[Transcribed page contents]
•••

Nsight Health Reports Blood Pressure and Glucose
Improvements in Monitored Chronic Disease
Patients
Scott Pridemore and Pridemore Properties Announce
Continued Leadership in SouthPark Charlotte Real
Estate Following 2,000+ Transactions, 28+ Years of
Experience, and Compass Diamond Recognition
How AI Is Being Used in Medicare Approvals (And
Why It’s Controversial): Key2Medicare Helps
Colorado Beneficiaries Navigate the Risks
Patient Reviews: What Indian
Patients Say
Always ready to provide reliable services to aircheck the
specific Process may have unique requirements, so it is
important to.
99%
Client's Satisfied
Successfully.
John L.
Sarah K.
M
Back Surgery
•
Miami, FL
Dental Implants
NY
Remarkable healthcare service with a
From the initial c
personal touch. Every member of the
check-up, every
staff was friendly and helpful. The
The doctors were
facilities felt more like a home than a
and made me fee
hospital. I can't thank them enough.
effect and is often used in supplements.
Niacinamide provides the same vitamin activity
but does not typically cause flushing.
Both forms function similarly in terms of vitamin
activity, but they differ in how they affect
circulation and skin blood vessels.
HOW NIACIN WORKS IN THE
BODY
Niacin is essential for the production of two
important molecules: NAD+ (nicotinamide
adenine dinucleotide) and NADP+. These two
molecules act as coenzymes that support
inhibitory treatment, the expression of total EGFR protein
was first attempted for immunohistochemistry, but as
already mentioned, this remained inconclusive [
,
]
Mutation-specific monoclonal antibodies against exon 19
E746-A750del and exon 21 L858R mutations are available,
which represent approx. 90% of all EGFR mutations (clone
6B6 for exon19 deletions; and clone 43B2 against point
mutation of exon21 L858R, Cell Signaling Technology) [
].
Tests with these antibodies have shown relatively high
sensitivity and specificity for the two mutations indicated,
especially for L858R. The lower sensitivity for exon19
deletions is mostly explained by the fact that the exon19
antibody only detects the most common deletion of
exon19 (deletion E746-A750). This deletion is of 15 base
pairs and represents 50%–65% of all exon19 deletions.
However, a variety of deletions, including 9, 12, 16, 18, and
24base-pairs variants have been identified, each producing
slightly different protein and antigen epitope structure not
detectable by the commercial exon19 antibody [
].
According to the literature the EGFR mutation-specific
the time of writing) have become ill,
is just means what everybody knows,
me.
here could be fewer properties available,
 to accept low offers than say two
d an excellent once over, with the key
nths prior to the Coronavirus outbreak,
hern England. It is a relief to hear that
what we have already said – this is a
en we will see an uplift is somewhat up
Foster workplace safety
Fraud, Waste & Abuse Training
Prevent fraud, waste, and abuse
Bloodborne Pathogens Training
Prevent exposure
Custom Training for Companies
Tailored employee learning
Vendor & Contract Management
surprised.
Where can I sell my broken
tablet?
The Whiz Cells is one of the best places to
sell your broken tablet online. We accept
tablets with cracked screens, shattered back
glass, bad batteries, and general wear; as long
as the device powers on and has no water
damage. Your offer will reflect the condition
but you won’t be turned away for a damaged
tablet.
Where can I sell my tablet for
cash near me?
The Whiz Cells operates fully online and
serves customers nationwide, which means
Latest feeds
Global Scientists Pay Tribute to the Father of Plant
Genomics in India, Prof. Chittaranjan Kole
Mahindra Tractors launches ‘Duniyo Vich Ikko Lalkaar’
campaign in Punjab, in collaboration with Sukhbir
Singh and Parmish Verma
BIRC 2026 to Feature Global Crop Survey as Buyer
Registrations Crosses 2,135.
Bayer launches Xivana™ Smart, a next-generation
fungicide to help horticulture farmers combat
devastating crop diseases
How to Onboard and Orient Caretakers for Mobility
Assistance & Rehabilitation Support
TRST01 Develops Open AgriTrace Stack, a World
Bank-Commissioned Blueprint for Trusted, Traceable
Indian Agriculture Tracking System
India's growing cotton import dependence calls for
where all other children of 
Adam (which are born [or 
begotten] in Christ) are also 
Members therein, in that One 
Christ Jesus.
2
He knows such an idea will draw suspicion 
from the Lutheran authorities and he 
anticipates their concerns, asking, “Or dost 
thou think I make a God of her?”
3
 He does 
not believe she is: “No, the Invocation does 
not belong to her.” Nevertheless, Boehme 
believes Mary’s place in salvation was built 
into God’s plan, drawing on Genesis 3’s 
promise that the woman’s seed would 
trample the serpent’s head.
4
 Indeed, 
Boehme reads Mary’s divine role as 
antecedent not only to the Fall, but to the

•••

Transcribe the records above from the line holding "Scott Pridemore and" down to the line holding "Always ready to", inclusive, without adding anything.

*Answer space:*
Scott Pridemore and Pridemore Properties Announce
Continued Leadership in SouthPark Charlotte Real
Estate Following 2,000+ Transactions, 28+ Years of
Experience, and Compass Diamond Recognition
How AI Is Being Used in Medicare Approvals (And
Why It’s Controversial): Key2Medicare Helps
Colorado Beneficiaries Navigate the Risks
Patient Reviews: What Indian
Patients Say
Always ready to provide reliable services to aircheck the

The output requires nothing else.